If readers encounter any words or senses like this, please send them to me: [email protected], and we will add them to the list of words to be considered for inclusion.
How do you deal with English terms for which there is no Arabic word yet? (for example: “ghosting”)
If the English word is used in Modern Standard Arabic, like إنترنت, we treat it as an Arabic word. It's our policy that loan words are part of a language's vocabulary.
If the English word is simply hardly ever used by Arabic writers, we describe what the English means, so Arabic users can understand the English word if they encounter it.
Are there letters or comments from readers that you remember? What were they about? Specific words or expressions?
The one that always will stay with me is the comment from Amir on Amazon: ‘WORST dictionary ever'.
That was it. No comments on why.
There's also the memorable comment from R.A.: ‘In Ordnung.' – which must be the most German review ever. 😊 (Remark: In Ordnung here means something like acceptable; okay; fairly well).
Fortunately, most comments have been very favourable, mostly about the breadth and modernity of the vocabulary.
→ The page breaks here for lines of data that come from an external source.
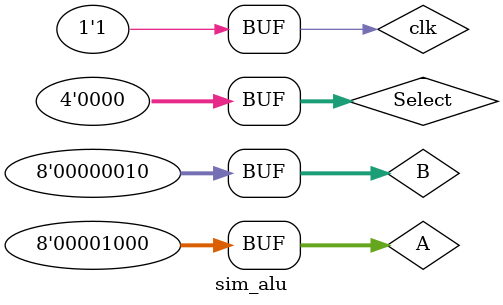
<source format=v>
`timescale 1ns / 1ps


module sim_alu();
reg [7:0] A,B;
reg [3:0] Select;
wire [7:0] Out;
wire carry;
//integer k;
reg clk;


alu dut(A,B,Select,Out,carry,clk);
always begin
//A= 8'b00000000;
//B= 8'b00000000;
//Select= 4'b0000;
clk=1;

A= 8'b00001000;
B= 8'b00000010;
Select= 4'b0000;
#10; 
end


always #5 clk=!clk;

//for(k=0;k<=15;k=k+1)
//begin
//Select = Select+ 4'b0001;
//#10;
//end

endmodule

</source>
Tim Buckwalter, who received a print copy shortly before the launch in summer 2014, loved it so much he took all six pounds of it with him on holiday!
Note: Tim Buckwalter is a famous Arabic lexicographer who is a pioneer and leading expert of the Arabic morphology analysis for dictionary look-ups.
Please note that we are a participant in the Amazon Services LLC Associates Program, an affiliate advertising program designed to provide a means for us to earn fees by linking to Amazon.com and affiliated sites.
Are you considering making the dictionary available as a browser extension? E.g.: Getting instant translation when hovering over Arabic words?
I'm afraid I have zero say in that, but the data is available to be purchased by developers. I, personally, would love to have that in my browser!